On the way to Manila, during a five-hour layover in Shanghai, I was listening to a podcast. I forget what the episode was about, but one quote stood out. To paraphrase: “People who have been loved unconditionally just have a certain buoyancy to them. Even when bad things happen to them, they are never that upset.”
Being back in Manila, I could feel myself being fortified from the inside by love. I realized that all the strength I had to strike out on my own in a far away continent had come from here. I had an education, an intellect, a diverse career background, but I was first and foremost a product of love and care. Even my ability to fight and stand up for myself when necessary stemmed from this. I had been taught to take for granted that I was worthy. The real world tempers this for all of us. You learn that you also need to give, work hard, and that countless things in life need to be earned and kept. But in the background, a human being who is loved remains a human being who is loved. Everything else, while not unimportant, is secondary.
At the Manila airport, while waiting for my flight back to Madrid, I had P200 left over in cash.
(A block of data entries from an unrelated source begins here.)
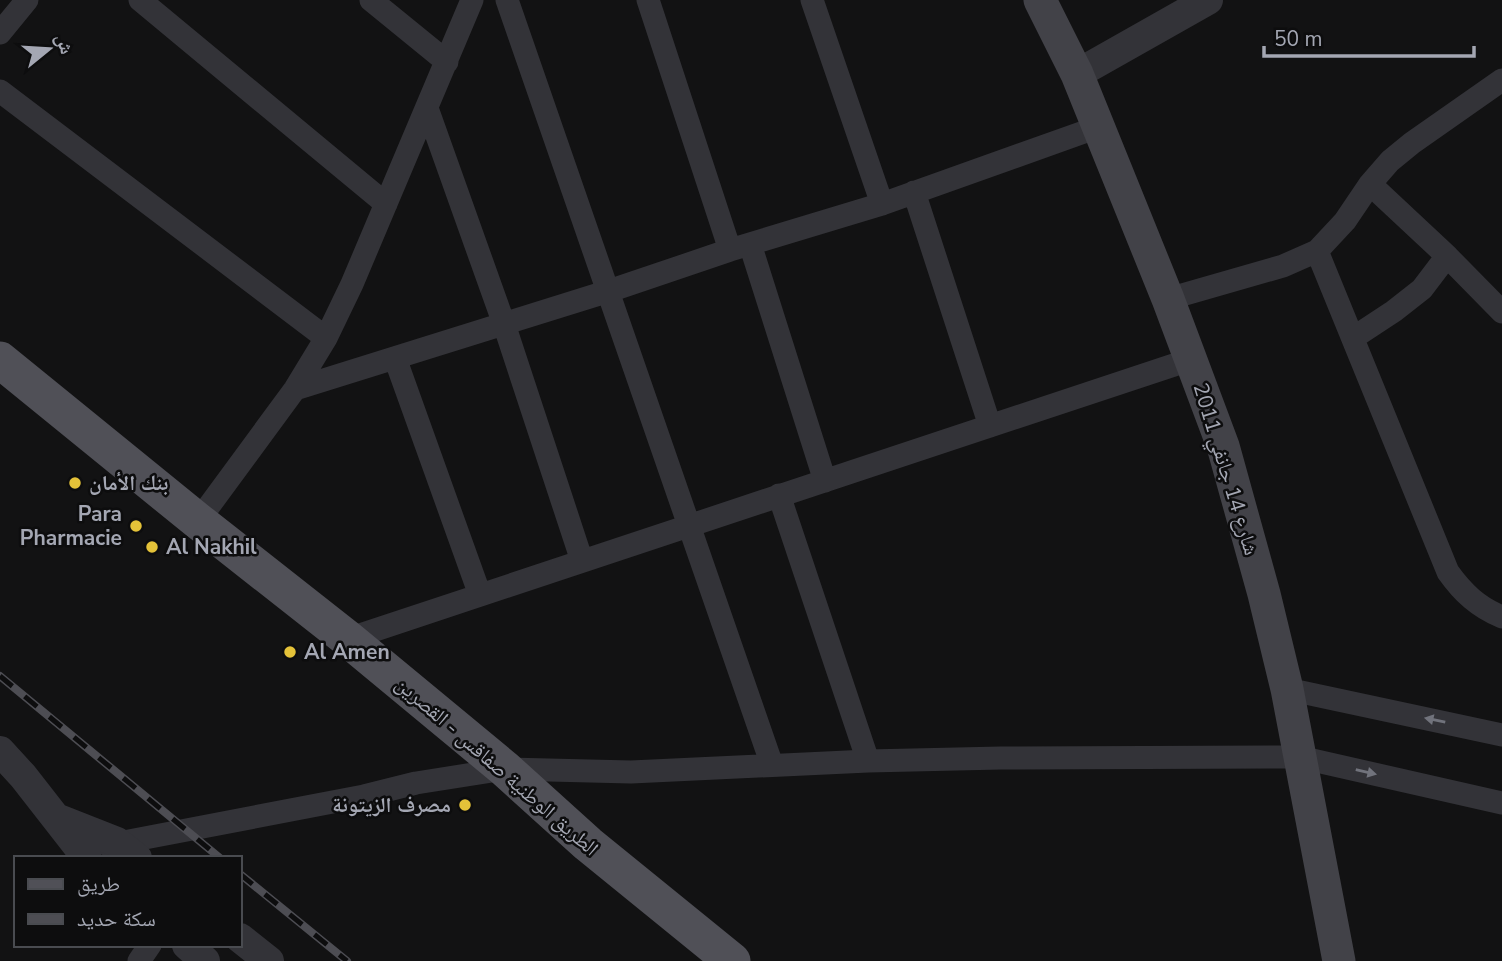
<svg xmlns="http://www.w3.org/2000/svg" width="1502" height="961" font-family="'Nunito Sans','Noto Naskh Arabic',sans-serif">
<rect width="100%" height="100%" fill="#121213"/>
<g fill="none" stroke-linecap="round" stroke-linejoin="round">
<!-- minor -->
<path stroke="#333338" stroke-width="23" d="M140 0 386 204
M371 0 447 62
M507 0 772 765
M648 0 730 250
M812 0 882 204
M0 33 27 0
M0 91 326 338
M427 108 504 324 582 561
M1370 184 1447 256 1502 312
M914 192 990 426
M750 244 825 481
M1317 251 1448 572C1463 593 1478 607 1502 617
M1168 299 1283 266 1317 251 1345 221 1370 184 1390 161 1412 143 1502 80
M1353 338 1394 311 1422 289 1447 256
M395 358 480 595
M295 389 609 291 730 250 882 204 1098 127
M779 495 868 761
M198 521 295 389 326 338 352 284 472 0
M348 639 1192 359
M1287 689 1502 735
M108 845 364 796 416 783 505 769 631 772 868 761 1001 758 1299 757 1502 803
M139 961 150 945"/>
<!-- tertiary -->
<path stroke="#333338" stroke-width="30" d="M1077 74 1208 0
M0 751 23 776 87 858
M56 818 117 842 137 858
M240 938 269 961
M187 945 205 961"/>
<!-- secondary -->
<path stroke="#424248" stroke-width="33" d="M1040 0 1077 74 1168 299 1223 446 1264 594 1287 689 1339 961"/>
<!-- primary -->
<path stroke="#505057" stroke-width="37" d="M0 360 198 521 348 639 505 769 588 844 732 961"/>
<!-- rail casing -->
<g stroke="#4d4d53" stroke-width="8">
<path id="rail" d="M0 676 220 858
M240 874 347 961"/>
</g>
<!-- rail -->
<use href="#rail" stroke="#0d0d0e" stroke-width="5" stroke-dasharray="16" stroke-linecap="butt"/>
</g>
<!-- one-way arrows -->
<defs><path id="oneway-solid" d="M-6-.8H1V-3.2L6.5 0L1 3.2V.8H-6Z" transform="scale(1.75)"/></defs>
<g fill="#71737c">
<use href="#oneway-solid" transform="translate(1435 720) rotate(-168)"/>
<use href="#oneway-solid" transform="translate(1366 772) rotate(13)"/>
</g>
<!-- markers -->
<g fill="#e4c239" stroke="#0d0d0e" stroke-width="2.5">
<circle cx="75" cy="483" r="7"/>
<circle cx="136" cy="526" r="7"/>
<circle cx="152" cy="547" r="7"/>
<circle cx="290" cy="652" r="7"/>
<circle cx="465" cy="805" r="7"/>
</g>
<g text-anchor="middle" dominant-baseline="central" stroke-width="5" stroke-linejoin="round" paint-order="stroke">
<!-- street labels -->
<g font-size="21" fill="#a4a7b3" stroke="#0d0d0e">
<text transform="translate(1226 469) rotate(73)">شارع 14 جانفي 2011</text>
<text transform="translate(497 766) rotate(41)">الطريق الوطنية صفاقس - القصرين</text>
</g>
<!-- poi labels -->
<g font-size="21" font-weight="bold" fill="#a4a7b3" stroke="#0d0d0e" text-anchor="start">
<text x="89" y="483">بنك الأمان</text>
<text x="122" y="514" text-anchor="end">Para<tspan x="122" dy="24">Pharmacie</tspan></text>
<text x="166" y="547">Al Nakhil</text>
<text x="304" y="652">Al Amen</text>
<text x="451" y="805" text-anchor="end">مصرف الزيتونة</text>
</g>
</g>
<!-- legend -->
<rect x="14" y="856" width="228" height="91" fill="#0d0d0e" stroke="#494b50" stroke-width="2"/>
<rect x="28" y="879" width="35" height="10" fill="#505057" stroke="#494b50" stroke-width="2"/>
<text x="77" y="891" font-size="21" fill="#a4a7b3">طريق</text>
<rect x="28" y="914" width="35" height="10" fill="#4d4d53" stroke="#494b50" stroke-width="2"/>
<text x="77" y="926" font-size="21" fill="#a4a7b3">سكة حديد</text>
<!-- north arrow -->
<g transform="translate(49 49) rotate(72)" stroke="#0d0d0e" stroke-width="5" paint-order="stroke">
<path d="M0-5L12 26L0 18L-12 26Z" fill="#a4a7b3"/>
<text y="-10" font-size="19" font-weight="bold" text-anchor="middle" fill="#a4a7b3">ش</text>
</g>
<!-- scale -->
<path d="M1264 46v10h210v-10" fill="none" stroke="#a4a7b3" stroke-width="3.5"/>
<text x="1274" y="46" font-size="21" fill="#a4a7b3" stroke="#0d0d0e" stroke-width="5" paint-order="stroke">50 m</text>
</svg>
I had offered it to Mom to help pay for the Skyway toll they had paid to drive me here in a timely manner. But she refused and said I should use that last P200 to get something to eat. I got a pesto chicken sandwich, felt its fresh warmth from the toaster oven. This comforting sensation made me cry. It was the last bit of warmth and care before I flew back to my second home and resumed being a full adult. It was something to mourn and treasure—the last meal I would have in a while from someone caring whether I ate or not.
I was surprised to once again feel torn upon leaving. I loved my life in Madrid. I knew I wasn’t giving it up. And yet, leaving broke my heart. Again. Almost as if it were the first time.
But I also knew that I would enjoy picking up my strength and speed again. I might not have felt it in the moment, but I knew I would soon. There was so much that I was raring to do. And I knew that all the softness I had been gifted back home only nourished me to be all that I had to be in this second life I have chosen—the soft, the hard, the sharp, the fast, the gentle. Knowing you are loved enables you to be everything.